## [TASK]
Reproduce all the records below, switching every "phylum" to "division" and leaving everything else unchanged.

## [DATA EXCERPTS]

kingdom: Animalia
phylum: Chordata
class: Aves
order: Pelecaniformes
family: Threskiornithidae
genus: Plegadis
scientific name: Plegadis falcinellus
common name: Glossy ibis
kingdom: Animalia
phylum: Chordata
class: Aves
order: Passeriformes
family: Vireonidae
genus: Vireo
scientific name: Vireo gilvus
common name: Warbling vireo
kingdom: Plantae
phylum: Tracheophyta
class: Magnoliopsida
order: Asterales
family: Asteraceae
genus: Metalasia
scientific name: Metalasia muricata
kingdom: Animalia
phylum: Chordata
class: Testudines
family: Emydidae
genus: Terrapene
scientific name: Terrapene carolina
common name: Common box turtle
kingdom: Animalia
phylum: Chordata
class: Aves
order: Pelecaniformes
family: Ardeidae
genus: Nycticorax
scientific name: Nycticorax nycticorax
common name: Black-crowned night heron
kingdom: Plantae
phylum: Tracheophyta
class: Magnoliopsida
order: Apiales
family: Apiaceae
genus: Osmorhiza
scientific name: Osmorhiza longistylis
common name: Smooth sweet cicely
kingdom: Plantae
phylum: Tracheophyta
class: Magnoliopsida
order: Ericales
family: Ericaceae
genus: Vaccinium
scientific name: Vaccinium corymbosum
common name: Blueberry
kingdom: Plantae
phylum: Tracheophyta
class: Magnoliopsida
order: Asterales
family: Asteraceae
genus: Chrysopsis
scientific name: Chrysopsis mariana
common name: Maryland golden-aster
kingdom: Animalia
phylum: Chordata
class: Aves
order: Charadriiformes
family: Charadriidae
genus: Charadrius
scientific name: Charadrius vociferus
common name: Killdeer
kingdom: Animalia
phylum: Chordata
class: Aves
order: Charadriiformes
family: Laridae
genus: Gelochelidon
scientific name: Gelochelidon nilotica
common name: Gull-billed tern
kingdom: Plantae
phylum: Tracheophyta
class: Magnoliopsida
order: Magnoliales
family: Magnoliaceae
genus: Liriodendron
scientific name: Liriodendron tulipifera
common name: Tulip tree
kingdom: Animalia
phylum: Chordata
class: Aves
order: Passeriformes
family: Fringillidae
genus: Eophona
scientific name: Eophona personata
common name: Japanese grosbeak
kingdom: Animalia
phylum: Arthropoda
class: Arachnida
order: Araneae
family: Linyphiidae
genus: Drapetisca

## [RESPONSE]
kingdom: Animalia
division: Chordata
class: Aves
order: Pelecaniformes
family: Threskiornithidae
genus: Plegadis
scientific name: Plegadis falcinellus
common name: Glossy ibis
kingdom: Animalia
division: Chordata
class: Aves
order: Passeriformes
family: Vireonidae
genus: Vireo
scientific name: Vireo gilvus
common name: Warbling vireo
kingdom: Plantae
division: Tracheophyta
class: Magnoliopsida
order: Asterales
family: Asteraceae
genus: Metalasia
scientific name: Metalasia muricata
kingdom: Animalia
division: Chordata
class: Testudines
family: Emydidae
genus: Terrapene
scientific name: Terrapene carolina
common name: Common box turtle
kingdom: Animalia
division: Chordata
class: Aves
order: Pelecaniformes
family: Ardeidae
genus: Nycticorax
scientific name: Nycticorax nycticorax
common name: Black-crowned night heron
kingdom: Plantae
division: Tracheophyta
class: Magnoliopsida
order: Apiales
family: Apiaceae
genus: Osmorhiza
scientific name: Osmorhiza longistylis
common name: Smooth sweet cicely
kingdom: Plantae
division: Tracheophyta
class: Magnoliopsida
order: Ericales
family: Ericaceae
genus: Vaccinium
scientific name: Vaccinium corymbosum
common name: Blueberry
kingdom: Plantae
division: Tracheophyta
class: Magnoliopsida
order: Asterales
family: Asteraceae
genus: Chrysopsis
scientific name: Chrysopsis mariana
common name: Maryland golden-aster
kingdom: Animalia
division: Chordata
class: Aves
order: Charadriiformes
family: Charadriidae
genus: Charadrius
scientific name: Charadrius vociferus
common name: Killdeer
kingdom: Animalia
division: Chordata
class: Aves
order: Charadriiformes
family: Laridae
genus: Gelochelidon
scientific name: Gelochelidon nilotica
common name: Gull-billed tern
kingdom: Plantae
division: Tracheophyta
class: Magnoliopsida
order: Magnoliales
family: Magnoliaceae
genus: Liriodendron
scientific name: Liriodendron tulipifera
common name: Tulip tree
kingdom: Animalia
division: Chordata
class: Aves
order: Passeriformes
family: Fringillidae
genus: Eophona
scientific name: Eophona personata
common name: Japanese grosbeak
kingdom: Animalia
division: Arthropoda
class: Arachnida
order: Araneae
family: Linyphiidae
genus: Drapetisca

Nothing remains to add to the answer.